La lezione di questo grande architetto italiano è stata archiviata troppo frettolosamente col solito alibi sciatto, cinico e ignavo  sempre pronto a ripetere: "era un uomo del suo tempo". Che è come dire, tra le righe, "ha fatto il suo tempo". Sacripanti, invece, è stato un uomo del nostro tempo. Soprattutto, del nostro futuro.  
G.C.

(1) Maurizio Sacripanti: Città di frontiera, Bulzoni editore, Roma 1973

2 commenti:

Emmanuele ha detto...

Uno dei pochi, unici architetti italiani che reggevano il confronto con le avanguardie a lui contigue. Hai ragione a sottolineare la sua contemporaneità. Non perché i suoi progetti sono riproducibili oggi. Non avrebbe senso. Ma per la carica evocativa che essi hanno instillato a 40, 50 anni di distanza. Se la sua influenza è riuscita a permeare mezzo secolo di architettura, allora il potere suggestivo di quelle immagini non è seconda ad altre...

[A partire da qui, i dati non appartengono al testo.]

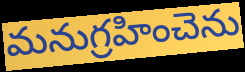
మనుగ్రహించెను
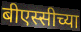
बीएस्सीच्या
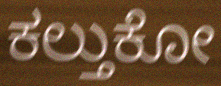
ಕಲ್ತುಕೋ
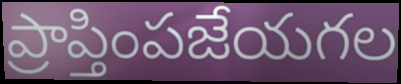
ప్రాప్తింపజేయగల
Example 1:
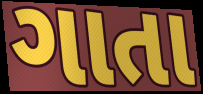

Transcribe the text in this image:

ગાતા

r.iaboni@libero.it ha detto...

sono daccordo con Emmanuele per quanto asserito.E' tutto vero.
Sono stato un suo "tenace" e fortunato allievo nel Corso di Composizione Arch.II° a Valle Giulia nell'anno accademico 1967-68.Superare il suo esame era.... mezza laurea.Un grande immenso incomunicativo precursore dei tempi. Ricordo con piacere e deferente omaggio il suo scapigliato e sbronzo genio...Sono per sempre grato al mio maestro...colui che mi ha fatto credere nell'architettura.